Saudi Arabia’s sports minister has criticized the president of European soccer on Twitter in an escalating dispute over Qatar-owned sports broadcasting rights.
World Cup and Champions League TV rights for the Middle East are a proxy battleground in a year-old, Saudi-led boycott of Qatar, the 2022 World Cup host.
Turki al-Sheikh suggested Thursday on his verified account that UEFA President Aleksander Ceferin was a man “of many faces,” whom he had refused to meet.
One hour later, UEFA sent a testy reply on its Twitter account minutes after Croatia completed a 3-0 win over Argentina.
“UEFA was quite surprised by a tweet of @Turki_alalshikh, as the UEFA President has never heard of this person and he therefore would have no reason to meet him,” the European soccer body wrote.
Saudi-based channel BeoutQ has been illegally broadcasting World Cup games while exclusive rights in the region are held by Qatari network BeIN Sports.
FIFA described BeoutQ as a “pirate channel” in a statement last week about illegally screening Saudi Arabia’s 5-0 loss to host Russia in the first World Cup game.
One week ago, FIFA said it “takes infringements of its intellectual property very seriously and is exploring all options to stop the infringement of its rights.”
The statement was issued after FIFA president Gianni Infantino sat at the opening game with Saudi Crown Prince Mohammed bin Salman, who wants sports to help drive modernizing the Saudi economy.
On Thursday, UEFA confirmed BeoutQ had illegally screened Champions League games during the past season.
“UEFA considers that illegal piracy of live football, particularly on the scale of that being carried out by BeoutQ poses a significant threat to European football,” the statement said.
Within hours, al-Sheikh posted a series of 10 tweets that praised the Crown Prince and Infantino, but targeted Ceferin without naming him.
The UEFA president “is trying to meet me, but I am telling him that I do not like to meet men of many faces,” the Saudi minister said.
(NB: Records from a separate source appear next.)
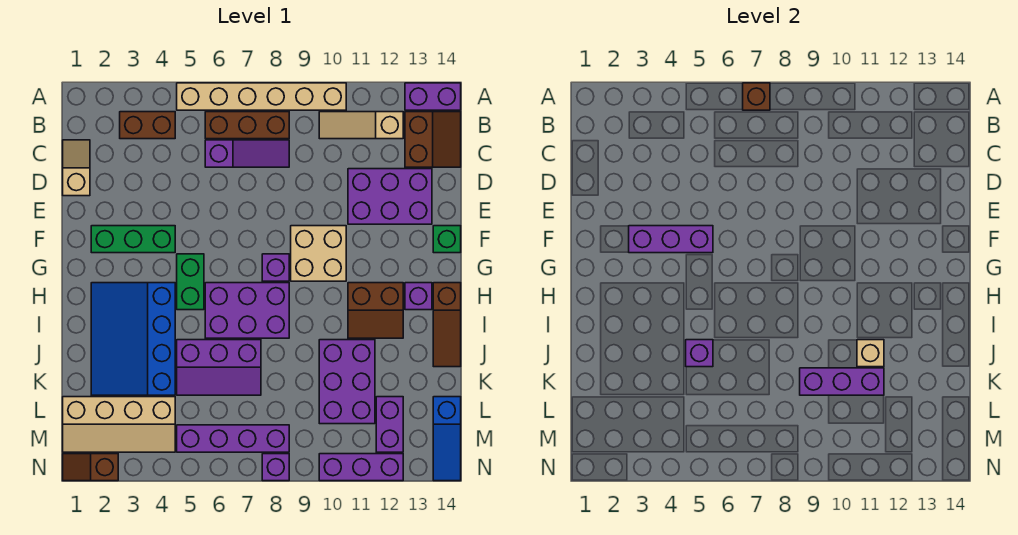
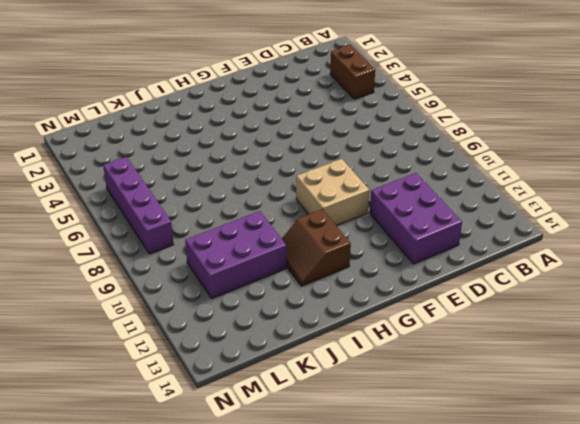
none -> tan brick A5:A10 level 1
none -> purple brick A13:A14 level 1
none -> brown brick B6:B8 level 1
none -> tan slope B10:B12 level 1 top 12

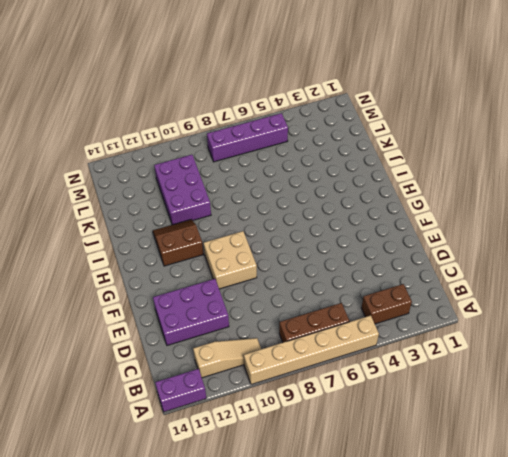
none -> brown slope B13:C14 level 1 top 13
none -> tan slope C1:D1 level 1 top D
none -> purple slope C6:C8 level 1 top 6
none -> green brick F2:F4 level 1

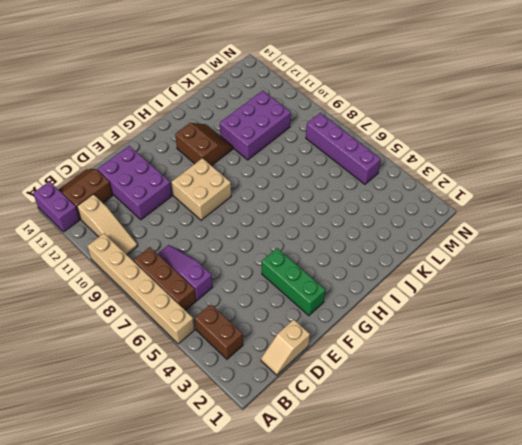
none -> green brick F14 level 1
none -> green brick G5:H5 level 1
none -> purple brick G8 level 1
none -> blue slope H2:K4 level 1 top 4

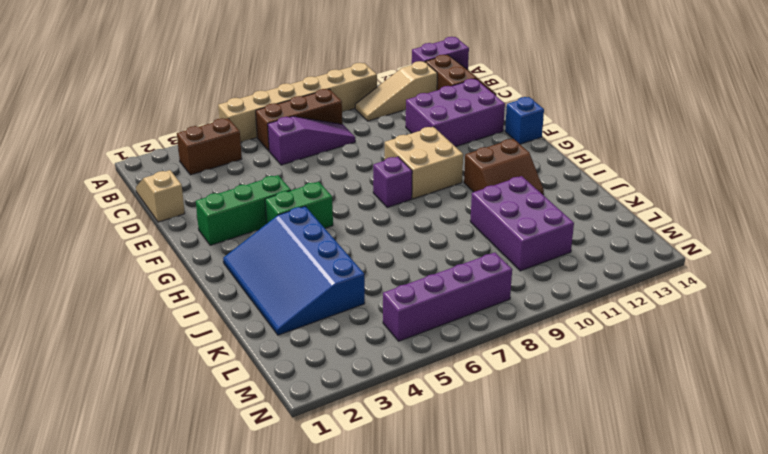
blue brick F14 level 1 -> green brick F14 level 1
green brick G4:G5 level 1 -> green brick G5:H5 level 1
none -> purple brick H6:I8 level 1
none -> purple brick H13 level 1
none -> brown slope H14:J14 level 1 top H
none -> purple slope J5:K7 level 1 top J

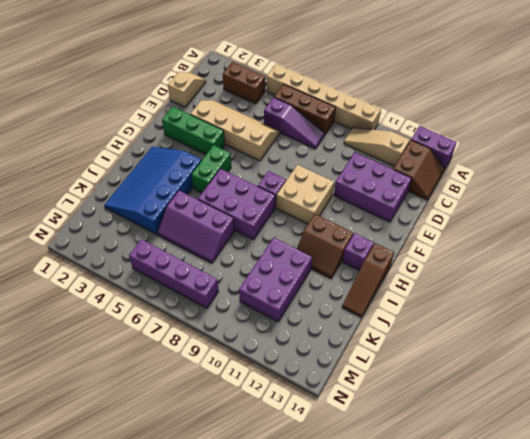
tan slope D3:E6 level 1 top E -> tan slope L1:M4 level 1 top L
none -> green brick F14 level 1
none -> purple brick L12:M12 level 1
none -> blue slope L14:N14 level 1 top L
none -> brown slope N1:N2 level 1 top 2

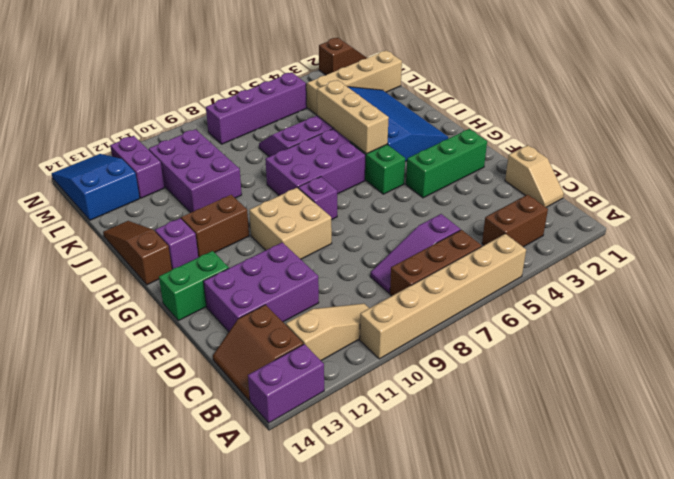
green brick F13:F14 level 1 -> green brick F14 level 1
tan brick H5:J5 level 2 -> purple brick J5 level 2
blue slope L13:N14 level 1 top L -> blue slope L14:N14 level 1 top L
none -> purple brick N8 level 1
none -> purple brick N10:N12 level 1
none -> brown brick A7 level 2
none -> purple brick F3:F5 level 2

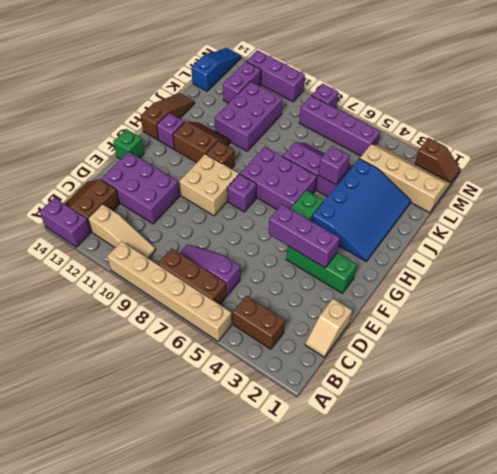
brown brick H10 level 1 -> brown brick A7 level 2
none -> tan brick J11 level 2
none -> purple brick K9:K11 level 2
“If you want to meet, you should have a clear stance on fair issues,” al-Sheikh wrote, “including the monopoly and politicization of sports by beIN SPORTS, which you force us to watch without taking into account the feelings of 30 million Saudi citizens and all the Arab countries’ whose opinions and views had been disregarded.”
Al-Sheikh then described Infantino as “a dear friend for whom the Kingdom (of Saudi Arabia) and I hold a great respect.”
In recent months, FIFA’s leader has promoted a Saudi-backed $25 billion, 12-year offer for new and revamped competitions which UEFA and Ceferin have publicly resisted.
The Saudi minister expressed a hope FIFA would “reconsider the TV broadcasting rights in the region.” Doha-based beIN has bought regional World Cup rights through the 2030 tournament.
BeIN was trying “to propagate and implement Qatar’s government agendas,” Al-Sheikh wrote Thursday. “Much remains to be said about the World Cup 2022.”